Task requirements:
Whenever the word "with" appears in a line of the data below, copy that line.

(Dataset excerpts)
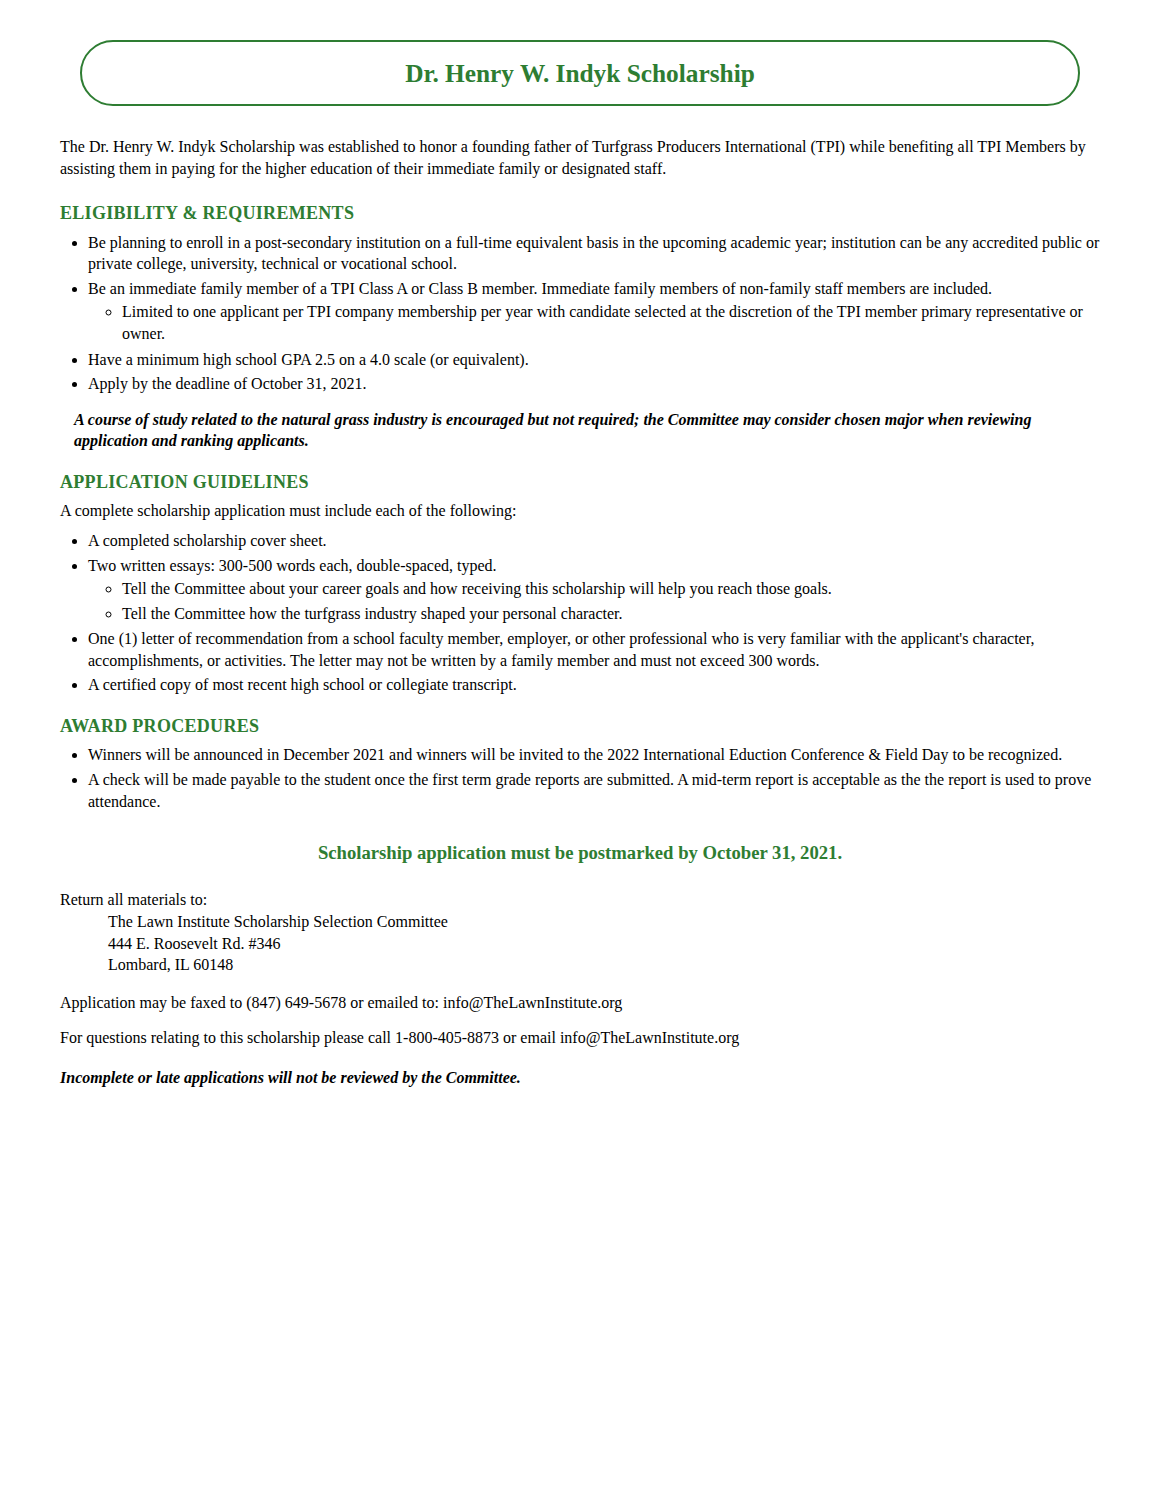Dr. Henry W. Indyk Scholarship
The Dr. Henry W. Indyk Scholarship was established to honor a founding father of Turfgrass Producers International (TPI) while benefiting all TPI Members by assisting them in paying for the higher education of their immediate family or designated staff.
ELIGIBILITY & REQUIREMENTS
Be planning to enroll in a post-secondary institution on a full-time equivalent basis in the upcoming academic year; institution can be any accredited public or private college, university, technical or vocational school.
Be an immediate family member of a TPI Class A or Class B member. Immediate family members of non-family staff members are included.
Limited to one applicant per TPI company membership per year with candidate selected at the discretion of the TPI member primary representative or owner.
Have a minimum high school GPA 2.5 on a 4.0 scale (or equivalent).
Apply by the deadline of October 31, 2021.
A course of study related to the natural grass industry is encouraged but not required; the Committee may consider chosen major when reviewing application and ranking applicants.
APPLICATION GUIDELINES
A complete scholarship application must include each of the following:
A completed scholarship cover sheet.
Two written essays: 300-500 words each, double-spaced, typed.
Tell the Committee about your career goals and how receiving this scholarship will help you reach those goals.
Tell the Committee how the turfgrass industry shaped your personal character.
One (1) letter of recommendation from a school faculty member, employer, or other professional who is very familiar with the applicant's character, accomplishments, or activities. The letter may not be written by a family member and must not exceed 300 words.
A certified copy of most recent high school or collegiate transcript.
AWARD PROCEDURES
Winners will be announced in December 2021 and winners will be invited to the 2022 International Eduction Conference & Field Day to be recognized.
A check will be made payable to the student once the first term grade reports are submitted. A mid-term report is acceptable as the the report is used to prove attendance.
Scholarship application must be postmarked by October 31, 2021.
Return all materials to:
The Lawn Institute Scholarship Selection Committee
444 E. Roosevelt Rd. #346
Lombard, IL 60148
Application may be faxed to (847) 649-5678 or emailed to: info@TheLawnInstitute.org
For questions relating to this scholarship please call 1-800-405-8873 or email info@TheLawnInstitute.org
Incomplete or late applications will not be reviewed by the Committee.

Result:
Limited to one applicant per TPI company membership per year with candidate selected at the discretion of the TPI member primary representative or owner.
One (1) letter of recommendation from a school faculty member, employer, or other professional who is very familiar with the applicant's character, accomplishments, or activities. The letter may not be written by a family member and must not exceed 300 words.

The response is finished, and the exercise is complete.